Im September 2021 wurde nach jahrelangen Protesten der Bau des umstrittenen Wasserkraftwerks Namakhvani im Westen Georgiens gestoppt. Während des gesamten Jahres 2021 wurden Demonstrierende, die den Bau des Kraftwerks aus Gründen der Umweltsicherheit ablehnten, mehrfach von der Polizei festgenommen und daran gehindert, sich in der Nähe der Baustelle zu versammeln.

Arbeitnehmer_innenrechte

Die Arbeitnehmer_innenrechte wurden regelmäßig verletzt, z. B. indem Unternehmen Beschäftigte ohne ordnungsgemäße Verfahrensweisen entließen oder aufgrund der Produktionseinschränkungen im Zusammenhang mit der Coronapandemie die Löhne kürzten oder die Lohnzahlung ganz verweigerten. Davon betroffen waren auch Arbeitskräfte in systemrelevanten Unternehmen.

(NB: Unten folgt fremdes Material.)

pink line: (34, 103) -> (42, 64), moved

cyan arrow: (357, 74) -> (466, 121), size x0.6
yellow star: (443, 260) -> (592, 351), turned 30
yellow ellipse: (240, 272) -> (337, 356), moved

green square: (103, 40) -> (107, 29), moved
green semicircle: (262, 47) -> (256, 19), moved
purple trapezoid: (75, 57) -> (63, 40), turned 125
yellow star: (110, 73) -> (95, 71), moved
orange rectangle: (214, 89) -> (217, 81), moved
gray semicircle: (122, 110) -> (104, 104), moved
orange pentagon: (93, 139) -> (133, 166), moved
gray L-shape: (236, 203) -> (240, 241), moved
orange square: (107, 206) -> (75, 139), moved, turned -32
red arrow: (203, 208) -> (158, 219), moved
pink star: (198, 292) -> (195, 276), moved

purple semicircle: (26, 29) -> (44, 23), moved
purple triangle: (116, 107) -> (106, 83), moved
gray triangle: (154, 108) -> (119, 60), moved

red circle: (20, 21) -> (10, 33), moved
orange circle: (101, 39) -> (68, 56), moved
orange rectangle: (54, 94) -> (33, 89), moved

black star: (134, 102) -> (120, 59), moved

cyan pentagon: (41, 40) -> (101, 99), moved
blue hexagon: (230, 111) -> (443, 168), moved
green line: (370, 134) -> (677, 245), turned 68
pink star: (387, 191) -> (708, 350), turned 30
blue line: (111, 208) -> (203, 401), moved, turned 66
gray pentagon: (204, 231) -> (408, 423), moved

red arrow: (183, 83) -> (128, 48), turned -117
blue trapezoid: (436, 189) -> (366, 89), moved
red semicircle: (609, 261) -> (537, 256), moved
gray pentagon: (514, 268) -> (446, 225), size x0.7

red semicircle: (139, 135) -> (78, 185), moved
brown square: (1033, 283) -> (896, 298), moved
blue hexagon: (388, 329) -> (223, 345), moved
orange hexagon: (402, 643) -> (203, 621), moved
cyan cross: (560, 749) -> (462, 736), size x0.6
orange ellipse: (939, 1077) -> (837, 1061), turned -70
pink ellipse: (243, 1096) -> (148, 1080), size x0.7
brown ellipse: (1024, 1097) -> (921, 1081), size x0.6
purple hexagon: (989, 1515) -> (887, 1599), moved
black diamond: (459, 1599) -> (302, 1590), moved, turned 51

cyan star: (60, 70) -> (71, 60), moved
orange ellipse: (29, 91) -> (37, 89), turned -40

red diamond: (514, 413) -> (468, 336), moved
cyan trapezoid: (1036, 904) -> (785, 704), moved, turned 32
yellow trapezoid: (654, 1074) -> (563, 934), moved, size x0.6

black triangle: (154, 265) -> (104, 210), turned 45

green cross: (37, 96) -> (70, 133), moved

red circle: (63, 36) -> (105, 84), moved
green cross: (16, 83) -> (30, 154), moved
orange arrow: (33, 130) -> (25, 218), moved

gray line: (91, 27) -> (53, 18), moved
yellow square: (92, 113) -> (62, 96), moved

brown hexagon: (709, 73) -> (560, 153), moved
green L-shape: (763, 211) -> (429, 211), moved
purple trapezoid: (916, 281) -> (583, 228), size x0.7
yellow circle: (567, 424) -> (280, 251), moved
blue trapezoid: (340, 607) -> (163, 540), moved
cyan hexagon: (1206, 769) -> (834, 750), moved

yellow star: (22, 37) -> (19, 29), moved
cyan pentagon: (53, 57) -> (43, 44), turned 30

Im März 2021 wurden die Arbeitsverträge zahlreicher Mitarbeiter_innen eines regionalen Lebensmittellieferanten als Vergeltung für kollektive Proteste gegen Lohnkürzungen und die Verschlechterung der Arbeitsbedingungen gekündigt. Im August berichteten Angestellte der Müllabfuhr in Tiflis über Drohungen und Lohnkürzungen, nachdem sie in einem dreitägigen Streik bessere Arbeitsbedingungen gefordert hatten.

Abchasien und Südossetien/Zchinwali

Folter und andere Misshandlungen

Es gab keine wirksame Untersuchung des Todes von Inal Dzhabiev aus der abtrünnigen Region Südossetien/Zchinwali. Er starb in Zchinwali in Gewahrsam, nachdem er im August 2020 nach seiner Festnahme schwer geschlagen worden war.

Anri Ateiba aus der abtrünnigen Region Abchasien starb am 14. September 2021, nachdem er am 12. August in der provisorischen Haftanstalt in Gagra bewusstlos aufgefunden worden war. Die Ermittlungen zu seinem Tod waren Ende des Jahres noch nicht abgeschlossen.

Berichten zufolge kam es zu einer weiteren Verschlechterung des Gesundheitszustands des aus Gali stammenden ethnischen Georgiers Irakli Bebua aufgrund chronischer Krankheiten und mangels einer angemessenen medizinischen Versorgung in der Haft. Er verbüßt eine neunjährige Haftstrafe wegen Verbrennung der abchasischen Flagge.

Recht auf Freizügigkeit

Die De-facto-Behörden in Abchasien und Südossetien/Zchinwali nahmen weiterhin Zivilpersonen fest und schränkten die Bewegungsfreiheit in den von der Regierung kontrollierten Gebieten sowie über die Trennlinie zu Rest-Georgien ein. Diese Einschränkungen und die aufgrund der Pandemie geltenden Quarantänevorschriften hatten negative Auswirkungen auf eine Reihe von Menschenrechten, einschließlich wirtschaftlicher und sozialer Rechte.